Stored data entries
____________

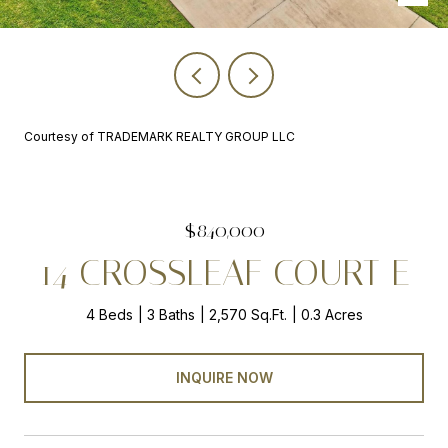
Courtesy of TRADEMARK REALTY GROUP LLC
$840,000
14 CROSSLEAF COURT E
4 Beds
3 Baths
2,570 Sq.Ft.
0.3 Acres
INQUIRE NOW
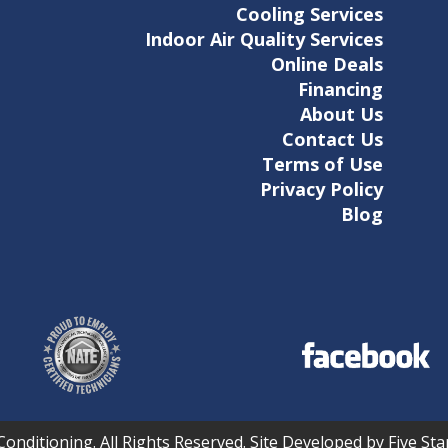
Cooling Services
Indoor Air Quality Services
Online Deals
Financing
About Us
Contact Us
Terms of Use
Privacy Policy
Blog
Conditioning. All Rights Reserved. Site Developed by Five S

____________

Try it
An exact copy of every entry above is needed, minus the pictures.

Task answer
Courtesy of TRADEMARK REALTY GROUP LLC
$840,000
14 CROSSLEAF COURT E
4 Beds
3 Baths
2,570 Sq.Ft.
0.3 Acres
INQUIRE NOW
Cooling Services
Indoor Air Quality Services
Online Deals
Financing
About Us
Contact Us
Terms of Use
Privacy Policy
Blog
Conditioning. All Rights Reserved. Site Developed by Five S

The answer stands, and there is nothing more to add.